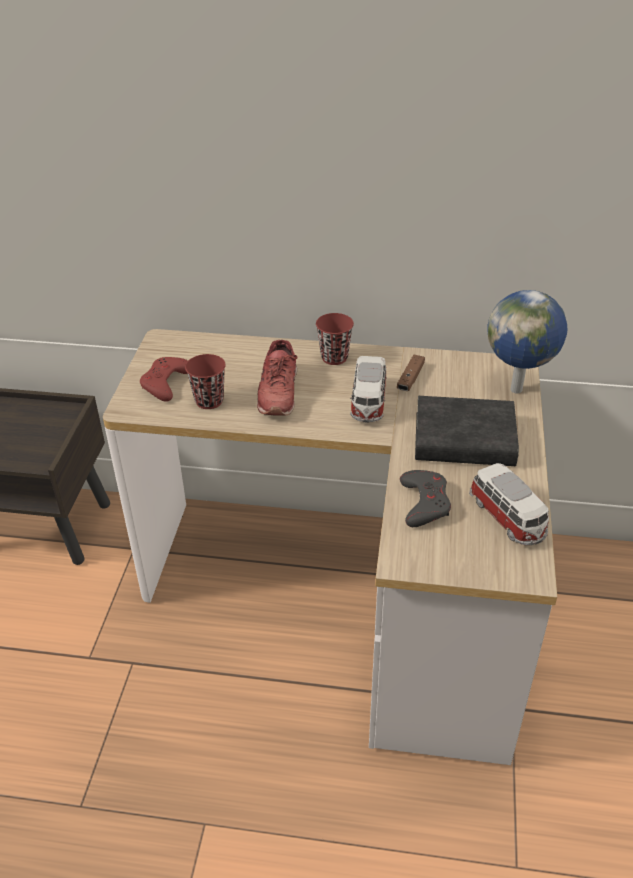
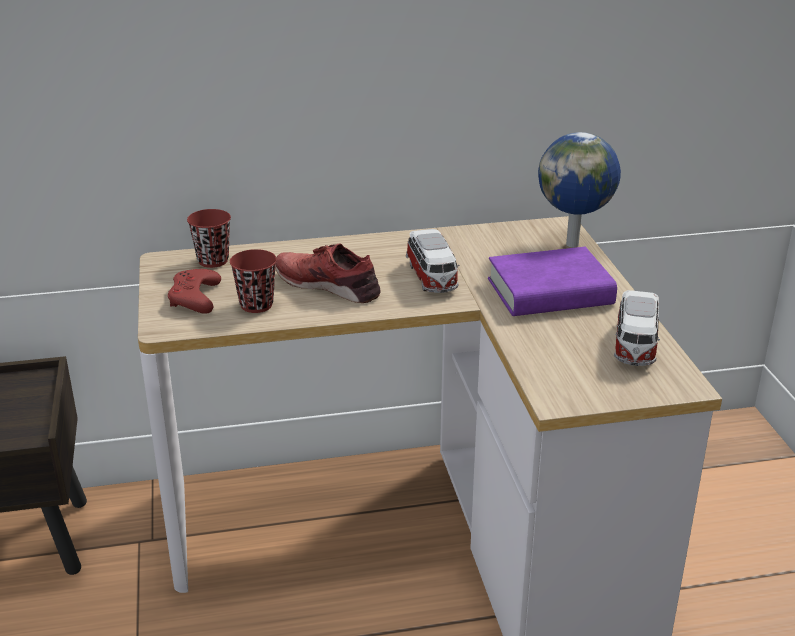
camera: 20 degrees left, 10 degrees down
(278, 392) = (328, 285): red shoe -> red shoe turned 135 degrees clockwise
(334, 357) = (370, 247): red cup -> red cup (213, 261)
(410, 378) = (462, 252): brown game controller -> none
(424, 503) = (546, 349): grey game controller -> none
(464, 440) = (550, 292): black book -> purple book
(508, 518) = (635, 346): toy car -> toy car turned 60 degrees clockwise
============
▶ **Directions**
An exact copy of the lines from the one with "(334, 357) = (370, 247): red" to the final line of the entries is all that the answer should hold.

▶ **Finished exercise**
(334, 357) = (370, 247): red cup -> red cup (213, 261)
(410, 378) = (462, 252): brown game controller -> none
(424, 503) = (546, 349): grey game controller -> none
(464, 440) = (550, 292): black book -> purple book
(508, 518) = (635, 346): toy car -> toy car turned 60 degrees clockwise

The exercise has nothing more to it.